* [Teks Halaman]:
#####

Mungkin kita sudah akrab dengan sebuah ungkapan “Anda adalah apa yang Anda baca”. Namun, sepertinya di era dunia maya sekarang ungkapan yang lebih tepat adalah “kamu adalah apa yang kamu tampilkan di media sosialmu.”
Di abad ke-21 sekarang, kemajuan telekomunikasi dan derasnya arus informasi membuat sekat dan jarak antar manusia seolah-olah menjadi hilang. Kita bisa dengan enjoy berkomunikasi dengan orang yang jauh tanpa pernah bertemu dengannya. Kita juga bisa mengetahui profil seseorang dengan melihat hal-hal yang ia unggah. Bahkan, kita bisa mengikuti aktivitas seseorang melalui akun media sosialnya
Kemajuan teknologi, terutama di bidang informasi, sudah merambah ke setiap lini kehidupan manusia. Hal tersebut membuat setiap gerak dan aktivitas kita dapat terpantau. Misalnya, ketika berkendara atau melakukan aktivitas di tempat umum, wajah Anda tak lepas dari pantauan CCTV.

#####

* [Data yang Ditampilkan]:

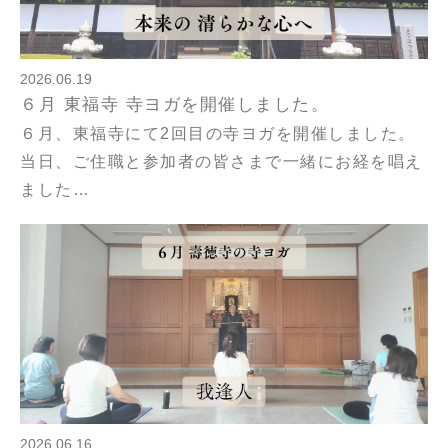
2026.06.19
６月 東福寺 寺ヨガを開催しました。
６月、東福寺にて2回目の寺ヨガを開催しました。
当日、ご住職と参加者の皆さまで一緒にお経を唱え
ました…
2026.06.16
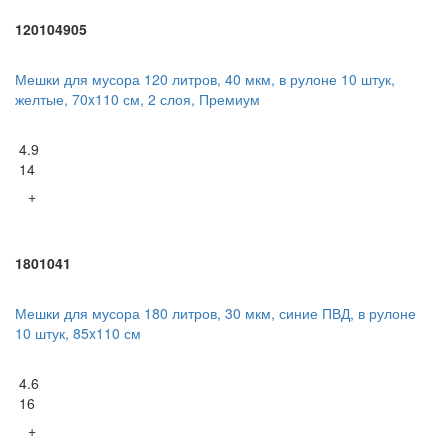
120104905
Мешки для мусора 120 литров, 40 мкм, в рулоне 10 штук,
желтые, 70x110 см, 2 слоя, Премиум
4.9
14
+
1801041
Мешки для мусора 180 литров, 30 мкм, синие ПВД, в рулоне
10 штук, 85x110 см
4.6
16
+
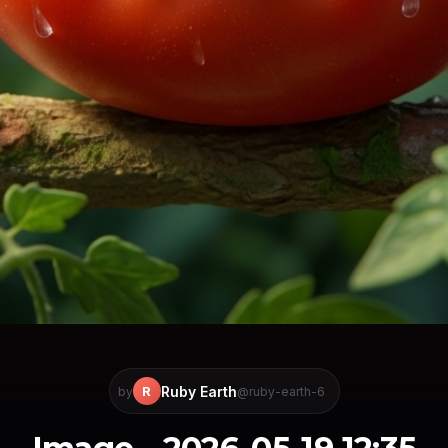
Ruby Earth
R
by
@ruby-earth-6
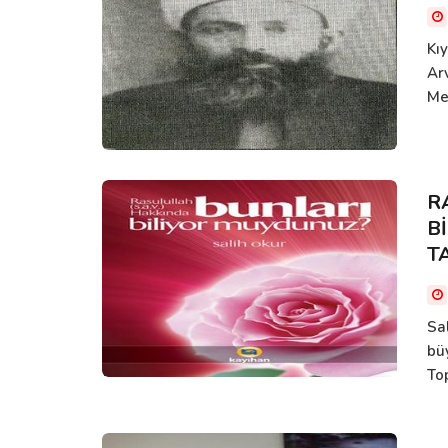
Kı
Ar
Me
R
B
TA
Sa
büy
Top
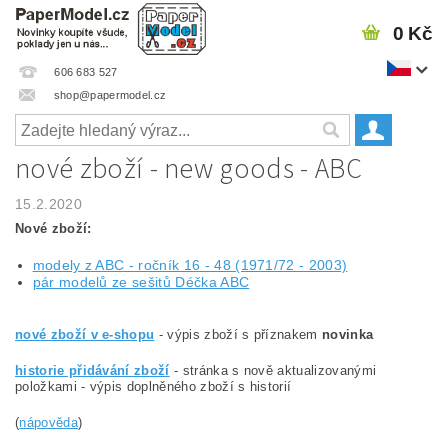
0 Kč
606 683 527
shop@papermodel.cz
nové zboží - new goods - ABC
15.2.2020
Nové zboží:
modely z ABC - ročník 16 - 48 (1971/72 - 2003)
pár modelů ze sešitů Déčka ABC
nové zboží v e-shopu
- výpis zboží s příznakem
novinka
historie přidávání zboží
- stránka s nově aktualizovanými
položkami - výpis doplněného zboží s historií
(
nápověda
)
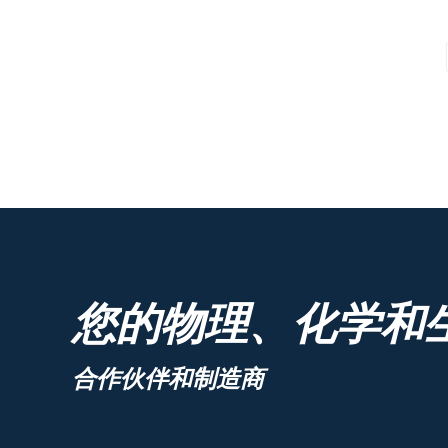
您的物理、化学和
合作伙伴和制造商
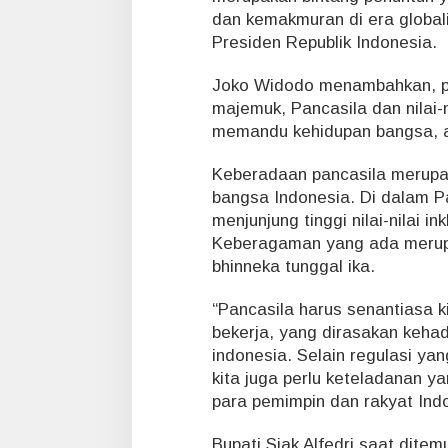
h
dan kemakmuran di era globalis
P
Presiden Republik Indonesia.
a
n
Joko Widodo menambahkan, pa
c
majemuk, Pancasila dan nilai-
a
s
memandu kehidupan bangsa, ag
i
l
Keberadaan pancasila merupa
a
bangsa Indonesia. Di dalam Pan
menjunjung tinggi nilai-nilai i
Keberagaman yang ada merupak
bhinneka tunggal ika.
“Pancasila harus senantiasa k
bekerja, yang dirasakan keha
indonesia. Selain regulasi ya
kita juga perlu keteladanan yan
para pemimpin dan rakyat Ind
Bupati Siak Alfedri saat ditem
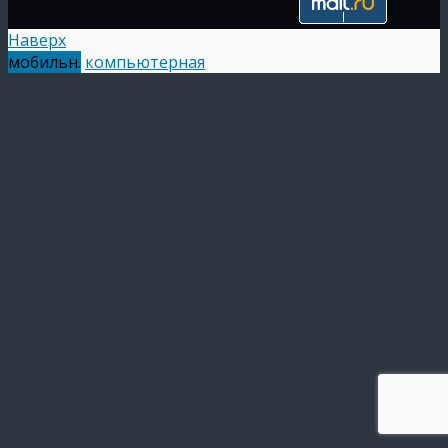
Наверх
мобильн.
компьютерная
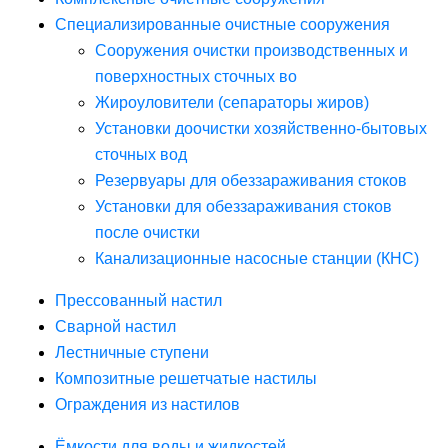
Специализированные очистные сооружения
Сооружения очистки производственных и
поверхностных сточных во
Жироуловители (сепараторы жиров)
Установки доочистки хозяйственно-бытовых
сточных вод
Резервуары для обеззараживания стоков
Установки для обеззараживания стоков
после очистки
Канализационные насосные станции (КНС)
Прессованный настил
Сварной настил
Лестничные ступени
Композитные решетчатые настилы
Ограждения из настилов
Ёмкости для воды и жидкостей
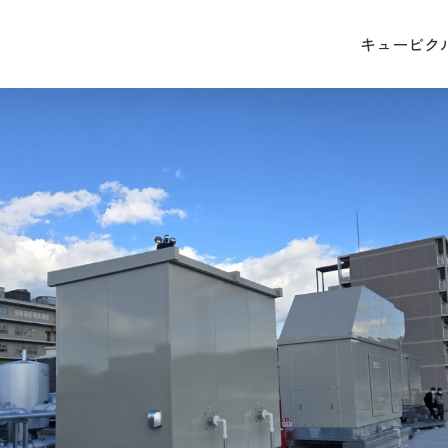
キュービク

#####

* [Soal]: Lanjutkan teks tentang media sosial dan pantauan atas aktivitas kita di era digital, mulai dari sesudah kalimat terakhirnya.

* [Jawaban Tugas]:
Saat ini, kemajuan teknologi memungkinkan kita untuk mengetahui lokasi seseorang berada dengan melacak ponsel genggamnya. Setiap orang dapat mengetahui berbagai hal tentang orang lain, seperti makanan yang disukai, aktor favorit, dan apa yang menjadi minat seseorang. Semua hal tersebut dapat diketahui melalui keterangan di media sosial.
Kemajuan teknologi juga membuat jarak antara ruang privasi dan juga ruang publik menjadi kabur. Batasan antara “apa yang hanya boleh saya ketahui” dan “apa yang boleh orang tahu” menjadi hilang. Sebab, bisa saja kisah pribadi kita terbongkar di dunia maya entah lewat media sosial atau media pesan elektronik, seperti WhatsApp dan Telegram.
Belakangan ini, muncul istilah yang cukup populer tapi bernada negatif, yaitu “stalker.” Dalam kamus Cambridge Dictionary, stalker dideskripsikan sebagai “seseorang yang secara ilegal mengikuti dan mengawasi orang lain, terutama seorang perempuan, dalam waktu tertentu” (a person who illegally follows and watches someone, especially a woman, over a period of time).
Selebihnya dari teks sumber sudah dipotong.